◆ Aim of the task
Output the material as a Markdown table with the columns Row and Line, numbering each line and leaving out blank lines. Include everything from the line containing "scientific name: Phallus impudicus" down to the line containing "family: Bignoniaceae", with both of those lines included.

%%

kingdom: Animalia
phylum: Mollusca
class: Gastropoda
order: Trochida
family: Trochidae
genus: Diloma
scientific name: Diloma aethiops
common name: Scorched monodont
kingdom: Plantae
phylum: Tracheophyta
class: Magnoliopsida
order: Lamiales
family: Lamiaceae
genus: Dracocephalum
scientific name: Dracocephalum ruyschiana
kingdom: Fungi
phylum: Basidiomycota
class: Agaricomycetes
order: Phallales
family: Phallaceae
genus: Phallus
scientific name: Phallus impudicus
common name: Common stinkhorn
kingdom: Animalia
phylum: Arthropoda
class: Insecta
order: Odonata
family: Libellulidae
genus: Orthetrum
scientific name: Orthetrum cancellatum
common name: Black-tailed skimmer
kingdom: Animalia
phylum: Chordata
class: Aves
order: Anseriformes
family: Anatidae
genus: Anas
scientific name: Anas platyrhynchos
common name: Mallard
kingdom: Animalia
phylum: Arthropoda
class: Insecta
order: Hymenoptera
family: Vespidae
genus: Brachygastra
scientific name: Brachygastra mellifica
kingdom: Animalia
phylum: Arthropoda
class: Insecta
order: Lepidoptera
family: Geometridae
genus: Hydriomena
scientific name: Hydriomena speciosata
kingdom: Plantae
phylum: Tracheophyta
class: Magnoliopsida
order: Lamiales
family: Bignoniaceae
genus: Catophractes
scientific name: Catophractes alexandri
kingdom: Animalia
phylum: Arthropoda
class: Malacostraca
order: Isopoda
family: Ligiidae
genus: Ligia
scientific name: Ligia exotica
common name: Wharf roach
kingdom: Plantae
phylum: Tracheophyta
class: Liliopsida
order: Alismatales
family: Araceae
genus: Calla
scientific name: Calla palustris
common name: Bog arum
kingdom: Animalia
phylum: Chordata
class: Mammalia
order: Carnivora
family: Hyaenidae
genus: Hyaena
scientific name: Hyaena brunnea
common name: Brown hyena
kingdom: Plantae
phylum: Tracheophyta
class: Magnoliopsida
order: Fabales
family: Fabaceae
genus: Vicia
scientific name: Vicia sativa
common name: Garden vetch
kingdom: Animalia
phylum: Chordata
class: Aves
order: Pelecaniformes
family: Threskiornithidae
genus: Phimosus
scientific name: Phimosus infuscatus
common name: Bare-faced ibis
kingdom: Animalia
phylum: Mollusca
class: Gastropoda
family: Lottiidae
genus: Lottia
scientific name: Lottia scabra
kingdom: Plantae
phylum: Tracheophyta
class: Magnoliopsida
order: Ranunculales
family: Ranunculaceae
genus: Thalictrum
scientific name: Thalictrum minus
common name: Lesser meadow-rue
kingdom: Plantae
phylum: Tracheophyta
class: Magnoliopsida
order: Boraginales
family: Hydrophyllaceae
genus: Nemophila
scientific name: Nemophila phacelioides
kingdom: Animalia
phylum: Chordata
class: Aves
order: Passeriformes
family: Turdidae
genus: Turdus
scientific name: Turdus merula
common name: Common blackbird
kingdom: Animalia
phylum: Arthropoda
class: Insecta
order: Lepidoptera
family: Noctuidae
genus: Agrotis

%%

◆ Task solution
| Row | Line |
|---|---|
| 1 | scientific name: Phallus impudicus |
| 2 | common name: Common stinkhorn |
| 3 | kingdom: Animalia |
| 4 | phylum: Arthropoda |
| 5 | class: Insecta |
| 6 | order: Odonata |
| 7 | family: Libellulidae |
| 8 | genus: Orthetrum |
| 9 | scientific name: Orthetrum cancellatum |
| 10 | common name: Black-tailed skimmer |
| 11 | kingdom: Animalia |
| 12 | phylum: Chordata |
| 13 | class: Aves |
| 14 | order: Anseriformes |
| 15 | family: Anatidae |
| 16 | genus: Anas |
| 17 | scientific name: Anas platyrhynchos |
| 18 | common name: Mallard |
| 19 | kingdom: Animalia |
| 20 | phylum: Arthropoda |
| 21 | class: Insecta |
| 22 | order: Hymenoptera |
| 23 | family: Vespidae |
| 24 | genus: Brachygastra |
| 25 | scientific name: Brachygastra mellifica |
| 26 | kingdom: Animalia |
| 27 | phylum: Arthropoda |
| 28 | class: Insecta |
| 29 | order: Lepidoptera |
| 30 | family: Geometridae |
| 31 | genus: Hydriomena |
| 32 | scientific name: Hydriomena speciosata |
| 33 | kingdom: Plantae |
| 34 | phylum: Tracheophyta |
| 35 | class: Magnoliopsida |
| 36 | order: Lamiales |
| 37 | family: Bignoniaceae |